*Page text*.
:::

This case has been tried four times, resulting each time in a verdict for the plaintiff. At the last trial the verdict was for $10,500, upon which the court rendered judgment after overruling a motion for a new trial, which judgment has been affirmed by the Branch Appellate Court for the First District upon the appellee entering a remittitur in that court of $4500, and a further appeal has been prosecuted to this court.

Special interrogatories were submitted to the jury, upon which it returned, with its verdict, special findings, as follows:

Q. “Did a car or cars of the train that came from Joliet, going to Chicago, run over the plaintiff’s left foot? —A. No.

Q. “Did a car or cars of the train that came from Chicago run over the plaintiff’s foot?—A. Yes.

Q. “Did the engine and cars of the train that came from Chicago run over the plaintiff’s left foot?-—A. Not the engine, but the cars.

Q. “How old was the plaintiff on September 11, 1889? —A. Twenty years, three months, twenty-eight days.

Q. “At what rate of speed did the train that came from Chicago cross Stevens street?—A. Twenty-three miles per hour.

Q. “Did the engine on the train that 'came from Chicago ring a thirty-pound bell continuously for at least eighty rods before reaching Stevens street?—A. The bell on the engine, we believe, was ringing.

Q. “Did the engine on the train that came from Chicago sound a whistle at least eighty rods before reaching Stevens street?—A. We believe that the only whistle blown was at the mile-post.

Q. “Was the plaintiff struck by the train that came from Chicago at Stevens street?—A. Yes.

Q. “Did the smoke from the train that was going to Chicago prevent the plaintiff seeing the train that came from Chicago?—A. Yes.”

At the close of the plaintiff’s testimony, and again at the close of all the testimony, the defendant moved the court to instruct the jury to find for the defendant, which the court declined to do, to which ruling of the court in that behalf the defendant excepted.

:::

Stored data entries
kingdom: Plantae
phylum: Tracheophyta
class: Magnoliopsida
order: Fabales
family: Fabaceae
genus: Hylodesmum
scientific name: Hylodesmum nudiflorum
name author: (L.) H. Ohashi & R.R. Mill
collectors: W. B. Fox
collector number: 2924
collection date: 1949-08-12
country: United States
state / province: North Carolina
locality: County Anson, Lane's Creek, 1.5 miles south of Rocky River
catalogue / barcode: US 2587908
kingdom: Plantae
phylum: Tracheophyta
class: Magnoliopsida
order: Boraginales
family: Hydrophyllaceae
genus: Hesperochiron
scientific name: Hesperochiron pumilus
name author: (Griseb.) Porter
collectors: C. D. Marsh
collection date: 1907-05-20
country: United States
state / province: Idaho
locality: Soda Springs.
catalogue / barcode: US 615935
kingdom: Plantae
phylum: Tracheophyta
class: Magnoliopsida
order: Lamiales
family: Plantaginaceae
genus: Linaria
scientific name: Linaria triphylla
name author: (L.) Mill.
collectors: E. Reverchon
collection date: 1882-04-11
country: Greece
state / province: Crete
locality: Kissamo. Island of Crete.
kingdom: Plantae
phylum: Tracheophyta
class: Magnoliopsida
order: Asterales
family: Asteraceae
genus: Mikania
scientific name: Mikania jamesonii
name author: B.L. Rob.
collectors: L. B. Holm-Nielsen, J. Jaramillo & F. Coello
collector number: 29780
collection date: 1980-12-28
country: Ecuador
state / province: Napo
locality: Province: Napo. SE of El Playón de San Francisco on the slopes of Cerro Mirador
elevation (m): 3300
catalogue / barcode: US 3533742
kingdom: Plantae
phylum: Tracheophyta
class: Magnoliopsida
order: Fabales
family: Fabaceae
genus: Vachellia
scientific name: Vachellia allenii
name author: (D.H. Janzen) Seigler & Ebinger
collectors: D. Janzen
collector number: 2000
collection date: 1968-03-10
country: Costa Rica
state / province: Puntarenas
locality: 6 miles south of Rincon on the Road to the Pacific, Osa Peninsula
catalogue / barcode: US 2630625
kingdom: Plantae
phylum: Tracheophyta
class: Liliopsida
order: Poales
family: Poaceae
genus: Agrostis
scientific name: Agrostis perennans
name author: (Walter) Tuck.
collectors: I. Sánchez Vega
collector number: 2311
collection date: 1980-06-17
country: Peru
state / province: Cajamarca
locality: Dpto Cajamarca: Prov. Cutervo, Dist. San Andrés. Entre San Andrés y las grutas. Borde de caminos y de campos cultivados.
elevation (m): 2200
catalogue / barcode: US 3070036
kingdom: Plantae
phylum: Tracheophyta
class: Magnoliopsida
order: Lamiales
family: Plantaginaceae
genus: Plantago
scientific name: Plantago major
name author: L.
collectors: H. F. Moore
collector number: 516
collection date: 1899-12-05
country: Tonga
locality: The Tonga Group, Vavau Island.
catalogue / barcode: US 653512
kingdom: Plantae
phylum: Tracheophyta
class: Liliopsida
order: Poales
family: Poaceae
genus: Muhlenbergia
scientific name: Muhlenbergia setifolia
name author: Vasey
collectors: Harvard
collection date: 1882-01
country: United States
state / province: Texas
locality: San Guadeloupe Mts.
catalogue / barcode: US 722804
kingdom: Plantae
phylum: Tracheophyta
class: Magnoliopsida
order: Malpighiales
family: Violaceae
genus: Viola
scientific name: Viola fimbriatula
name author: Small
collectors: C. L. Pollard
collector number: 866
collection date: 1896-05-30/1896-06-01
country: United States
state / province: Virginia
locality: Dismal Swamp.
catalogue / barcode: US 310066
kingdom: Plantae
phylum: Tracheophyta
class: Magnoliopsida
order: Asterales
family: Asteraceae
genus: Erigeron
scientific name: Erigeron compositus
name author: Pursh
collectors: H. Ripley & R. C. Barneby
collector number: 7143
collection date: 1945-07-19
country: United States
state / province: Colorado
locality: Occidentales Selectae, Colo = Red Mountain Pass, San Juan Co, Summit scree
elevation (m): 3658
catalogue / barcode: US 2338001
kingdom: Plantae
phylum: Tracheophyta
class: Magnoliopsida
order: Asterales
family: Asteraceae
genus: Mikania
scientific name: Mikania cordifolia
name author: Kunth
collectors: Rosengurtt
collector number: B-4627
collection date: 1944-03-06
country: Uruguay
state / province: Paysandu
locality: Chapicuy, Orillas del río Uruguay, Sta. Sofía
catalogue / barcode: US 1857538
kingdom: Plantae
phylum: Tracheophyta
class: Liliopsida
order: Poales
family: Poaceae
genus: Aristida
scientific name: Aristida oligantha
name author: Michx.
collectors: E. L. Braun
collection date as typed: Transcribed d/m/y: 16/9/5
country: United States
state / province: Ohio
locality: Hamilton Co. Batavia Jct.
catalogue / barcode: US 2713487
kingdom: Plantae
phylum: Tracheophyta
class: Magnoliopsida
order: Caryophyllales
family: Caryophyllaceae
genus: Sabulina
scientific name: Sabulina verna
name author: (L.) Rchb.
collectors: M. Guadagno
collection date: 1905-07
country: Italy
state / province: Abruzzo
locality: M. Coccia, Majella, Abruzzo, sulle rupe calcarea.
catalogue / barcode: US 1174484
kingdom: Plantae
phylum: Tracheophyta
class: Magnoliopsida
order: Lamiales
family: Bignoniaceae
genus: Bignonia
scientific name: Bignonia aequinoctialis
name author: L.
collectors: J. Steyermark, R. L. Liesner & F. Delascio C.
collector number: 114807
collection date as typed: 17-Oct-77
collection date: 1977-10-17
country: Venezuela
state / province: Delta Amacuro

:::

*Work to do*.
A. Write out the passage of the court opinion from "This case has" up to and including "to this court.", word for word.
B. Answer these questions using the court opinion.
(i) How many times has the case been tried?
(ii) What amount did the appellee enter as a remittitur in the Branch Appellate Court?
(iii) At what speed did the jury find that the train from Chicago crossed Stevens street?

*Answers to the problems*.
A.
This case has been tried four times, resulting each time in a verdict for the plaintiff. At the last trial the verdict was for $10,500, upon which the court rendered judgment after overruling a motion for a new trial, which judgment has been affirmed by the Branch Appellate Court for the First District upon the appellee entering a remittitur in that court of $4500, and a further appeal has been prosecuted to this court.

B.
(i) Four times
(ii) $4500
(iii) Twenty-three miles per hour